The disposal and littering of cigarette butts (CBs) is a serious environmental problem. Trillions of cigarettes are produced every year worldwide, resulting in millions of tonnes of toxic waste being dumped into the environment in the form of cigarette butts. As CBs have poor biodegradability, it can take many years for them to break down. This paper reviews and presents some of the results of a study on the recycling of CBs into fired clay bricks. Bricks with 2.5%, 5%, 7.5%, and 10% CB content by weight were manufactured and tested, and then compared against control clay bricks with 0% CB content. The results showed that the dry density decreased by up to 30% and the compressive strength decreased by 88% in bricks with 10% CBs. The calculated compressive strength of bricks with 1% CBs was determined to be 19.53Mpa. To investigate the effect of mixing time, bricks with 7.5% CB content were manufactured with different mixing times of 5, 10, and 15min. To test the effect of heating time on the properties of CB bricks, the heating rate used during manufacturing was changed to 0.7, 2, 5, and 10°Cmin(-1). Bricks with 0% and 5% CB content were fired with these heating rates.

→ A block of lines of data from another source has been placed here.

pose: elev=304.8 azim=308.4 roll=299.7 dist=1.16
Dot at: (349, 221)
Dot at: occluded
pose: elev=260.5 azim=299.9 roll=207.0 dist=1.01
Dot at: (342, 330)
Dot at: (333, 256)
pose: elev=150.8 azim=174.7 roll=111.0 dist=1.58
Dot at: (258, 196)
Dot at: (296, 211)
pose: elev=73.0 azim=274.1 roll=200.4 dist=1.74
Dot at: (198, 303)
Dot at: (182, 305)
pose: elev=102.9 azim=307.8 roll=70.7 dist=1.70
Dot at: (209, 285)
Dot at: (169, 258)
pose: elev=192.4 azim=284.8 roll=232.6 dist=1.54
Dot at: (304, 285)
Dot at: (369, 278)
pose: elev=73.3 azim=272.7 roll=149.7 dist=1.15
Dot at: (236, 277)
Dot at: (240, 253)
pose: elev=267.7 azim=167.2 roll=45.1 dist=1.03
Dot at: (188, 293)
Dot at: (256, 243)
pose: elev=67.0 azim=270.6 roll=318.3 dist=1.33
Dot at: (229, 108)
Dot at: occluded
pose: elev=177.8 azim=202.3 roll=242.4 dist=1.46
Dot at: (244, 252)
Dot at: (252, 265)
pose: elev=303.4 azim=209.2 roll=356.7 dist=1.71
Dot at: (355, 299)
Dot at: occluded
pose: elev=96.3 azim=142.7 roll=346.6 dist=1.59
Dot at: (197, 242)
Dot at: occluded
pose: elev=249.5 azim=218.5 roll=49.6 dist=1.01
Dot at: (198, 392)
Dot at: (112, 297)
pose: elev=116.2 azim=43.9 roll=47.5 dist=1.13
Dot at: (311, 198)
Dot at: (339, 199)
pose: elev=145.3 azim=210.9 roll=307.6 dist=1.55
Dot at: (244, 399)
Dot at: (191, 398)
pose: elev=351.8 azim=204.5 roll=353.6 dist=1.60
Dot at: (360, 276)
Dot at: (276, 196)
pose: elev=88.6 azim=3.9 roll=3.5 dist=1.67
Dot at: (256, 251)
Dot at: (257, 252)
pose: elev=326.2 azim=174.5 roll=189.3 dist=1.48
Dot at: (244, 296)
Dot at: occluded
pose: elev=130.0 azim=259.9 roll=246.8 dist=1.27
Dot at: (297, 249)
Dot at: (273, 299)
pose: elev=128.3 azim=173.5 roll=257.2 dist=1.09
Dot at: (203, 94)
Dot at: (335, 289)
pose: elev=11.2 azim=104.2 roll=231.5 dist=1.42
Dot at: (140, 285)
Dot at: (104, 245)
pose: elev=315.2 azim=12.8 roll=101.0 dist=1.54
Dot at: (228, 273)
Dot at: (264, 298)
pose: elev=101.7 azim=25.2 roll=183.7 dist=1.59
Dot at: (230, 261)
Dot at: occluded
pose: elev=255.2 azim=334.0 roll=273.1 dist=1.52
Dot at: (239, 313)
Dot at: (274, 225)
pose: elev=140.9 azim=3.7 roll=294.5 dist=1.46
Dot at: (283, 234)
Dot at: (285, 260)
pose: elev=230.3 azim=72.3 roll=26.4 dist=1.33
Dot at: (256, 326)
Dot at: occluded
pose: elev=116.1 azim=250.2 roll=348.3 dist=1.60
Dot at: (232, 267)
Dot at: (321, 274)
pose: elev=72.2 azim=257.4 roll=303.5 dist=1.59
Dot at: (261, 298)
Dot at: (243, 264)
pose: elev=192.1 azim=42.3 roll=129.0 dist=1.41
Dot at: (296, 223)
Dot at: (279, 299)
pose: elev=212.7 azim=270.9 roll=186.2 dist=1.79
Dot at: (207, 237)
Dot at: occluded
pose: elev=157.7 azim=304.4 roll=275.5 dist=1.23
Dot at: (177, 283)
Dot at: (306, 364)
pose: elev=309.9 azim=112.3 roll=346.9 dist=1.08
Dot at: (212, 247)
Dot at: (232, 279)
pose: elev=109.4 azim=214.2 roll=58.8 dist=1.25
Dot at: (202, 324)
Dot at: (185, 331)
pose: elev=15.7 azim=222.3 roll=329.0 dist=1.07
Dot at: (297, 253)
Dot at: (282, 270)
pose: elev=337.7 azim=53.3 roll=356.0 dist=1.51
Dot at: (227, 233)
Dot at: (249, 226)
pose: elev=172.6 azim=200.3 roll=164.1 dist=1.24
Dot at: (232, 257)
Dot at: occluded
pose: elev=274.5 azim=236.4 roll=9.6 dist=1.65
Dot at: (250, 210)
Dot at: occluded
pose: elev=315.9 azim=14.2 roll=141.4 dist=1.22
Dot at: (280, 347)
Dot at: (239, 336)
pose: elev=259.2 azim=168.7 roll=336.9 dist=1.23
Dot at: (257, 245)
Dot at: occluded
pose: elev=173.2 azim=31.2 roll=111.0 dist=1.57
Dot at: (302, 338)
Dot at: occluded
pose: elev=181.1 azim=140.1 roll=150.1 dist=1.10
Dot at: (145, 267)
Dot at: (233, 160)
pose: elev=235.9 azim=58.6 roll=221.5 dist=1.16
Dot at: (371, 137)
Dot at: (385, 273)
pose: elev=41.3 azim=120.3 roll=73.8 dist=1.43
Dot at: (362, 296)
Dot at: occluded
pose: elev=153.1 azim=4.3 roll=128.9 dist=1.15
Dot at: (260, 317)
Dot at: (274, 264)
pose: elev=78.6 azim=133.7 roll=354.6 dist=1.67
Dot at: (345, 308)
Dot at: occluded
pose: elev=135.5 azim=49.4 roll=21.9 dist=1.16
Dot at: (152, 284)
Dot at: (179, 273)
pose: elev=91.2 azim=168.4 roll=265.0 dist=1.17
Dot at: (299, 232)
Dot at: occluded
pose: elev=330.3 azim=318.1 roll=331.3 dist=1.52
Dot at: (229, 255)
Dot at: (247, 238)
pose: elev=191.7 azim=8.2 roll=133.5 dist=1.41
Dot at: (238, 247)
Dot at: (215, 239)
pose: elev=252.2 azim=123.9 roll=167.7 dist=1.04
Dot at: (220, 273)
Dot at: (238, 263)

Leachate tests were carried out for bricks with 0%, 2.5%, 5%, and 10% CB content. The emissions released during firing were tested for bricks with 0% and 5% CB content using heating rates of 0.7, 2, 5, and 10°Cmin(-1). The gases tested were carbon monoxide (CO), carbon dioxide (CO2), chlorine (Cl2), nitrogen oxide (NO), and hydrogen cyanide (HCN). Finally, estimations were made for the energy that could be saved by firing bricks incorporating CBs. Calculations showed that up to 58% of the firing energy could potentially be saved. Bricks were shown to be a viable solution for the disposal of CBs. They can reduce contamination caused by cigarette butts and provide a masonry construction material that can be either loadbearing or non-loadbearing, depending on the quantity of CBs incorporated. This paper proposes the use of bricks with 1% CB content throughout the brick-manufacturing industry. If bricks contained as little as 1% CB content, they would still provide a solution for the issue of CB recycling while maintaining properties very similar to those of a non-CB brick. Our calculations show that, theoretically, only 2.5% of the world's annual brick production is necessary to completely offset the worldwide, annual cigarette production.